The return address had been struck through by the censors, but she knew where the package was from. At least… she knew who it was from. His handwriting on the address label was enough to tell her that. Her brother, fighting somewhere out in the asteroids, had somehow managed to find time to buy a gift and mail it. Obviously, that would have been more than a year ago, but there it was. Proof that Jacob had been alive a year ago.
The package was just as battered as anything else that came from the asteroids, but she carried it into the house carefully.
“There’s a package from Jacob! Mom?” She knew how much her mother dreaded the mail. There was always a chance that she would receive one of the military’s infamous black envelopes, or that the letter they got from the front would be from one of Jacob’s friends, instead of from Jacob, himself. “Jacob sent us something!”
Her mother emerged from the kitchen cautiously, wiping her hands on her apron as she did. “Did he, now?” She took the package, and inspected it, as if Elsie might not remember what her brother’s writing looked like. When she was satisfied, she relaxed. “We’ll wait til your father gets home,” she said.
Elsie nodded. It was only fair. Her father would want to see it—all of it—to experience the thing from beginning to end. It might be another year or two before they heard from Jacob again. She wanted to make the experience linger, as much as her mother did. A package. For an hour or two, they could pretend they really knew Jacob was alive and well. That they believed he’d gotten enough leave to eat a hot meal. There might be a letter in the package, but that could wait. They should read whatever Jacob had to say together as a family.
When her father got home from work, he handed Elsie a knife. “You open it, kiddo. My hands are dirty.”
Her mother nodded.
Her hands shook just a little, as she cut through the brown paper tape. They would read the letter and open their gifts, but afterward, they’d go back to wondering. Nothing in the package could tell them where Jacob was right now.
But in the end, they’d know a little more than they had before. The package would tell them where he’d been. What he’d done. It would give them one more thing to share with the soldier who was so far away.
She opened the outside box, and then, she opened the letter.
“I had a few days leave, so I thought I’d send you some things.”
She’d gotten good at reading between the lines. A few days leave. That meant there had been a battle, and that it was big enough that Jacob’s commanding officers decided the men needed time to recover. They were lucky. Somewhere else, other families would be getting black letters, but Jacob was on leave, and he was telling them he’d survived.
The gifts were wrapped in newspaper, which meant that he was somewhere too remote to get any real wrapping paper. The gifts would be something exciting, at least. The newspapers, themselves, told her nothing. The same ones were distributed to every military base in the galaxy.
She tore through the newspaper wrapping, and then stopped.
She was holding a skull.
A real Cephian skull.
Some of the flesh was still there, freeze-dried by its time in space. Dead. Somewhere between a skull and a mummy. She’d heard of soldiers sending trophies home to their families, but Jacob—
She’d been expecting a pretty box, or a necklace, not a man’s head.
It was the Enemy. She’d never seen one, before. The face was sharper than she’d expected, the nose ridge was nearly a blade, and just as tall as the face, itself. She’d never really believed that a Cephian could split a man’s rib cage by head-butting him, but she did, now. The thing seemed almost designed for the purpose.

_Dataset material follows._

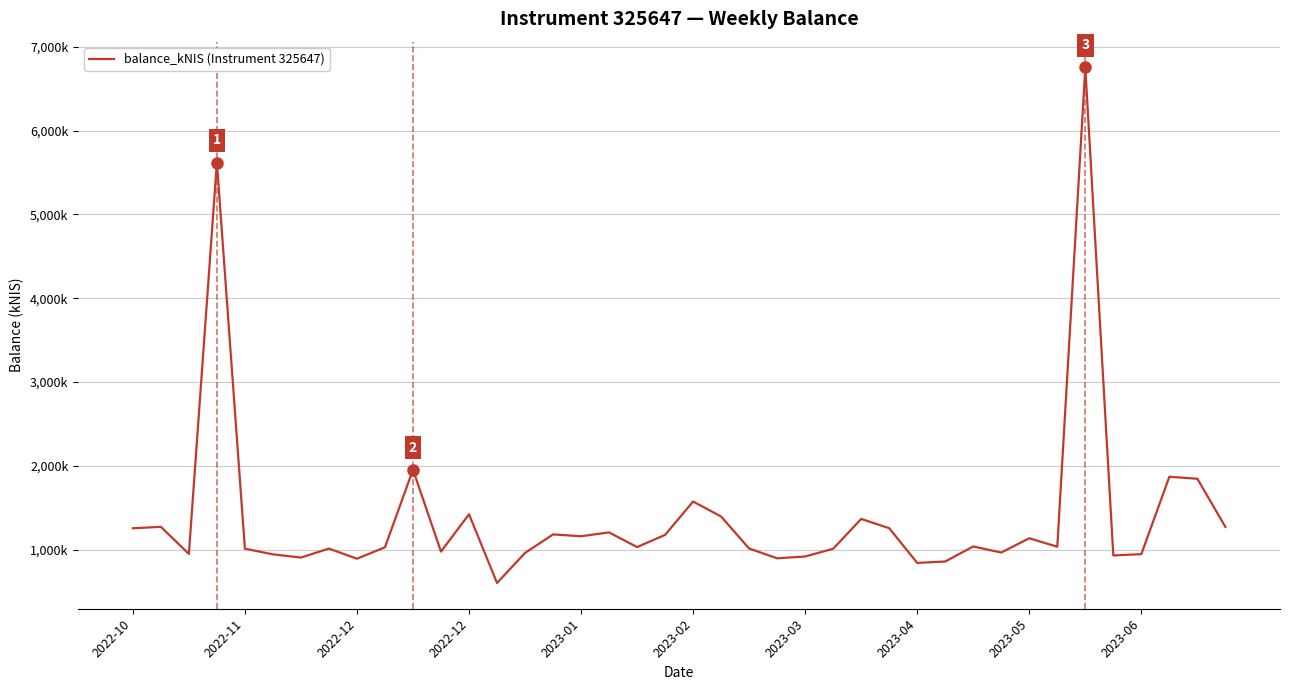

Reading left to right, what are all the values shown in this chart?

1255.9	1273.4	949.7	5620.0	1012.5	944.9	906.8	1013.5	893.0	1029.2	1955.1	977.7	1423.4	603.4	961.6	1182.8	1161.0	1206.8	1031.5	1177.4	1575.4	1396.0	1014.1	897.9	919.0	1012.1	1367.1	1257.1	842.5	859.7	1038.9	966.1	1137.1	1035.8	6754.6	931.7	947.1	1870.5	1847.2	1272.2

“Well, that’s really something,” her father said. He took the artifact from her, and turned it over in his hands, inspecting it, as if he were looking at a sea shell or a part of a machine he didn’t quite understand. A Cephian skull. He was fascinated.

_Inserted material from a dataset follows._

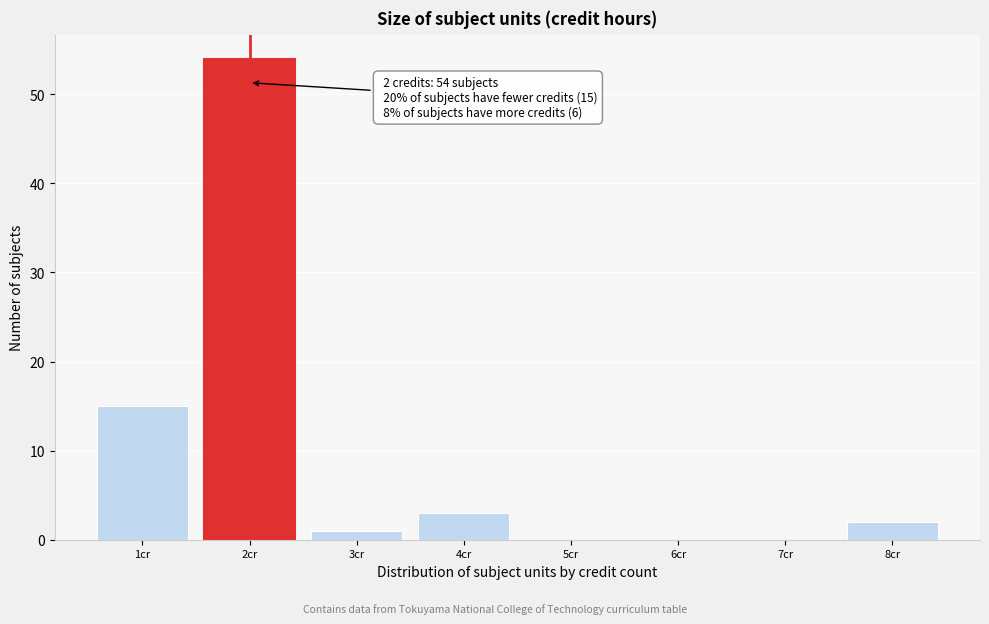

Which range on the x-axis has the tallest bar?

1.5 to 2.5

“What do I do with it?” Elsie asked.
“We’ll get you a case for it,” he said. Wasn’t that what you did with beetles and stuffed birds? “You can put it on the mantle, if you don’t want it in your room.”
***
On Cephia, Mareki rubbed her nose ridge.
“It’s been a while, hasn’t it?” The postman gave her a sympathetic smile, and waited for her to sign the receipt.
She took the package. “A little more than a year,” she said.
He nodded. “Used to run to meet me at the door,” he said.
She smiled back at him. “He’s a soldier, now.”
“Yes, I know.” Maybe, if the military didn’t insist on a return receipt for packages from the front, he would already have fled. “Thank you,” he said. “For your son’s service.”
She hesitated. That was it. The tone she dreaded. This time, the man was thanking her for the boy’s service. Next time, he might be thanking her for his sacrifice.
The postman said something else just as awkward, and excused himself.
She went inside, and set the box on the kitchen table. Whatever the boy had sent, it should wait until his father got home.